I’ve explored the similarities between building community and risk management before on this blog. First, I penned Community, Social Media and Risk Perceptions and then Risk Management and Open Community: More Similar than You Think. My basic premise is that both social media and risk management are association-wide activities.
While speaking at the Maryland Governor’s Office on Service and Volunteerism and Maryland Council of Directors of Volunteer Services’ Power Up! A Conference for Volunteer Management Professionals, a participant raised the question of who owns social media. In her nonprofit, the Marketing Department controls all social media efforts and anything the volunteer manager wants to post has to go through Marketing.
So who owns social media in your association? Responsibility for social media can reside anywhere; information technology, public relations, marketing, communication, public affairs/policy or even membership. The challenge is to make sure the owner knows how to share and play well with others. Regardless of who owns social media, all employees, members and volunteers should be able to participate.
The importance of being a social organization is gaining traction within the business world. Even IBM has studied the value of being social, IBM Study: If You Don’t Have a Social CEO, You’re Going to be Less Competitive. “Being social” is the new imperative for success. Read Humanize, it you’re not convinced.
Innovation is another popular business topic and it gets people talking about risk taking but we need to increase people’s risk awareness. People focus on risk intermittently usually as an argument against a new initiative (“it’s too risky”). Risk is a part of life but few people or organizations have a system or technique to identify and analyze it. The discipline of risk management provides such a process. To be successful, like social media, someone needs to own risk management.
Most people agree you should manage risks but few associations have a risk manager or even a position assigned responsibility for managing risk. Many don’t know where to start to structure their risk management activities. So I’ll help – adopt a risk management policy and strategy.
Every association should have a risk management strategy. A risk management policy explains the role of risk within the organization. The policy states how much risk the organization is willing to accept in pursuit of its strategic objectives. Once you know your risk appetite it is easier to decide which risks to take and which to avoid.

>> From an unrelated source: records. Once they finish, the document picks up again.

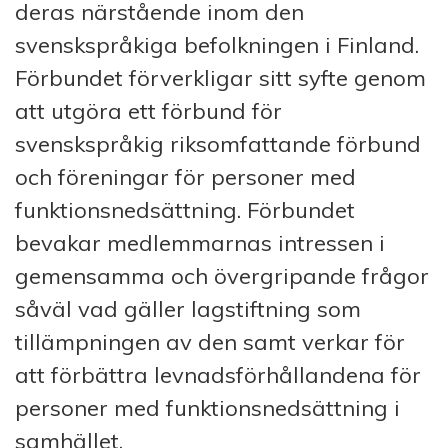
deras närstående inom den
svenskspråkiga befolkningen i Finland.
Förbundet förverkligar sitt syfte genom
att utgöra ett förbund för
svenskspråkig riksomfattande förbund
och föreningar för personer med
funktionsnedsättning. Förbundet
bevakar medlemmarnas intressen i
gemensamma och övergripande frågor
såväl vad gäller lagstiftning som
tillämpningen av den samt verkar för
att förbättra levnadsförhållandena för
personer med funktionsnedsättning i
samhället.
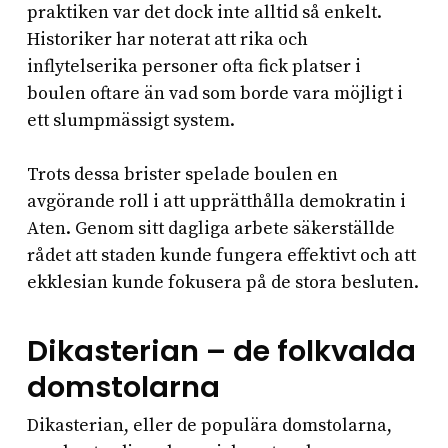
praktiken var det dock inte alltid så enkelt.
Historiker har noterat att rika och
inflytelserika personer ofta fick platser i
boulen oftare än vad som borde vara möjligt i
ett slumpmässigt system.
Trots dessa brister spelade boulen en
avgörande roll i att upprätthålla demokratin i
Aten. Genom sitt dagliga arbete säkerställde
rådet att staden kunde fungera effektivt och att
ekklesian kunde fokusera på de stora besluten.
Dikasterian – de folkvalda
domstolarna
Dikasterian, eller de populära domstolarna,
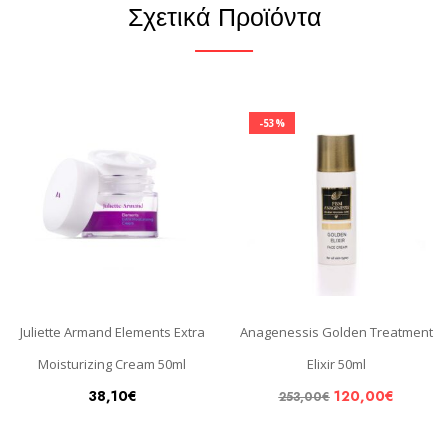
Σχετικά Προϊόντα
-53%
Juliette Armand Elements Extra
Anagenessis Golden Treatment
Moisturizing Cream 50ml
Elixir 50ml
38,10
€
120,00
€
253,00
€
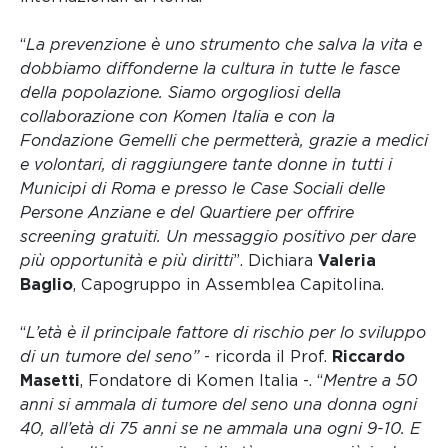
“
La prevenzione è uno strumento che salva la vita e
dobbiamo diffonderne la cultura in tutte le fasce
della popolazione. Siamo orgogliosi della
collaborazione con Komen Italia e con la
Fondazione Gemelli che permetterà, grazie a medici
e volontari, di raggiungere tante donne in tutti i
Municipi di Roma e presso le Case Sociali delle
Persone Anziane e del Quartiere per offrire
screening gratuiti. Un messaggio positivo per dare
più opportunità e più diritti
”. Dichiara
Valeria
Baglio
, Capogruppo in Assemblea Capitolina.
“
L’età è il principale fattore di rischio per lo sviluppo
di un tumore del seno”
- ricorda il Prof.
Riccardo
Masetti
, Fondatore di Komen Italia -. “
Mentre a 50
anni si ammala di tumore del seno una donna ogni
40, all’età di 75 anni se ne ammala una ogni 9-10. E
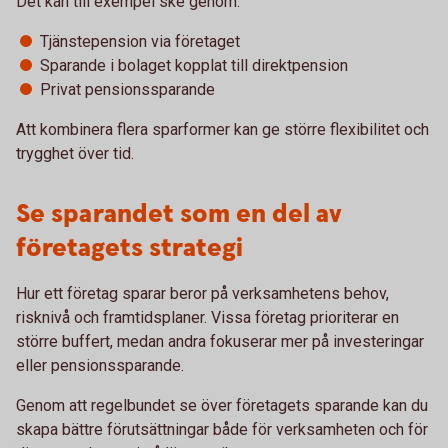
Det kan till exempel ske genom:
Tjänstepension via företaget
Sparande i bolaget kopplat till direktpension
Privat pensionssparande
Att kombinera flera sparformer kan ge större flexibilitet och
trygghet över tid.
Se sparandet som en del av
företagets strategi
Hur ett företag sparar beror på verksamhetens behov,
risknivå och framtidsplaner. Vissa företag prioriterar en
större buffert, medan andra fokuserar mer på investeringar
eller pensionssparande.
Genom att regelbundet se över företagets sparande kan du
skapa bättre förutsättningar både för verksamheten och för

Establish a system to identify and analyze the risks associated with your business activities as a part of your decision-making. Identifying risks is tricky since you don’t know what you don’t know, and that’s why I have written many articles and given lots of presentations on social media risks. This is also a reason to include as many people as possible in the risk analysis process.
Associations’ social media programs are further along the evolutionary chain than risk management. Many associations have at least one staff person (full- or part-time) dedicated to their social efforts while enabling others to participate. Similarly someone has to be responsible for risk management activities within your association. And all employees, members and volunteers need to be involved – managing risk is everyone’s job. Therefore, both risk management and social media should be embedded in your culture with everyone playing a role.
Establishing a risk management strategy is similar to creating your social media strategy. Determine:
- What you want to accomplish;
- Your goals and objectives;
- What you are already doing;
- How to accomplish these goals;
- Train your staff how to manage risk; and
- Monitor your activities and results.
As I said, social media and risk management have a lot in common. Use the lessons learned from your social media journey to embark on your risk management odyssey.